**What to produce**
Return every line below in which "jährlich" appears.

---------- Task input

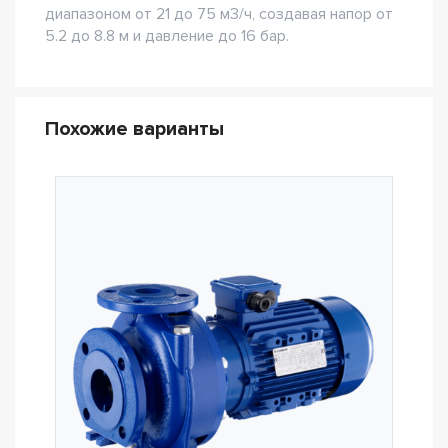
диапазоном от 21 до 75 м3/ч, создавая напор от
5.2 до 8.8 м и давление до 16 бар.
Похожие варианты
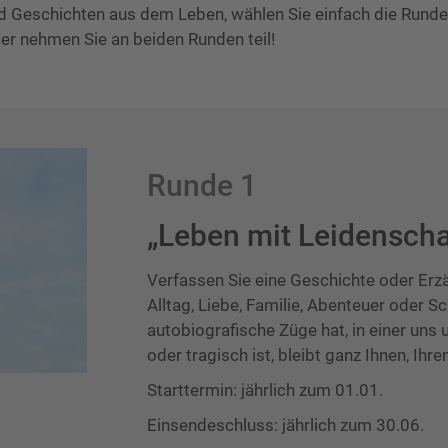
d Geschichten aus dem Leben, wählen Sie einfach die Runde
er nehmen Sie an beiden Runden teil!
Runde 1
„Leben mit Leidenscha
Verfassen Sie eine Geschichte oder Erz
Alltag, Liebe, Familie, Abenteuer oder Sc
autobiografische Züge hat, in einer uns 
oder tragisch ist, bleibt ganz Ihnen, Ihre
Starttermin: jährlich zum 01.01.
Einsendeschluss: jährlich zum 30.06.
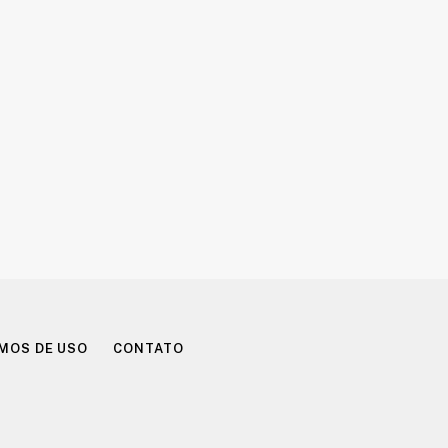
MOS DE USO
CONTATO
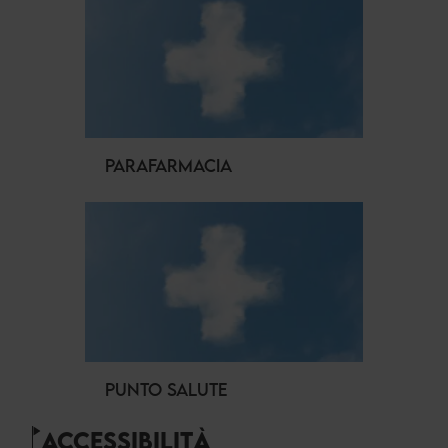
PARAFARMACIA
PUNTO SALUTE
ACCESSIBILITÀ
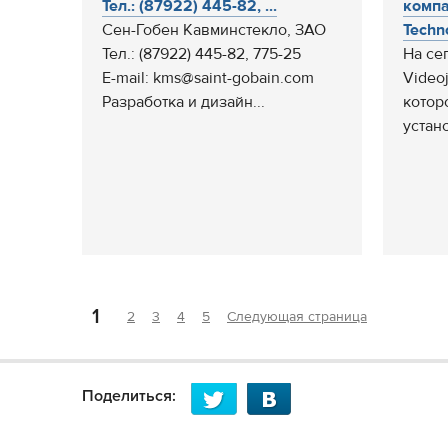
Тел.: (87922) 445-82, ...
компа
Сен-Гобен Кавминстекло, ЗАО
Techno
Тел.: (87922) 445-82, 775-25
На се
E-mail: kms@saint-gobain.com
Videoj
Разработка и дизайн...
котор
устано
1
2
3
4
5
Следующая страница
Поделиться:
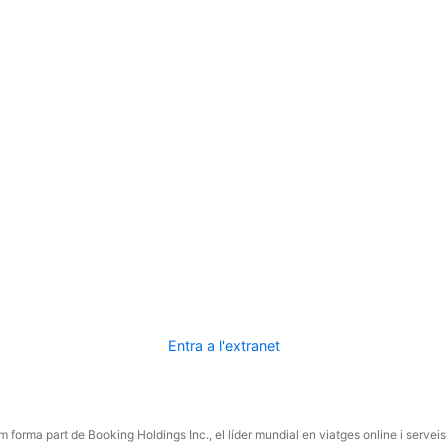
Entra a l'extranet
 forma part de Booking Holdings Inc., el líder mundial en viatges online i serveis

--------------------

**Answer below**
Starttermin: jährlich zum 01.01.
Einsendeschluss: jährlich zum 30.06.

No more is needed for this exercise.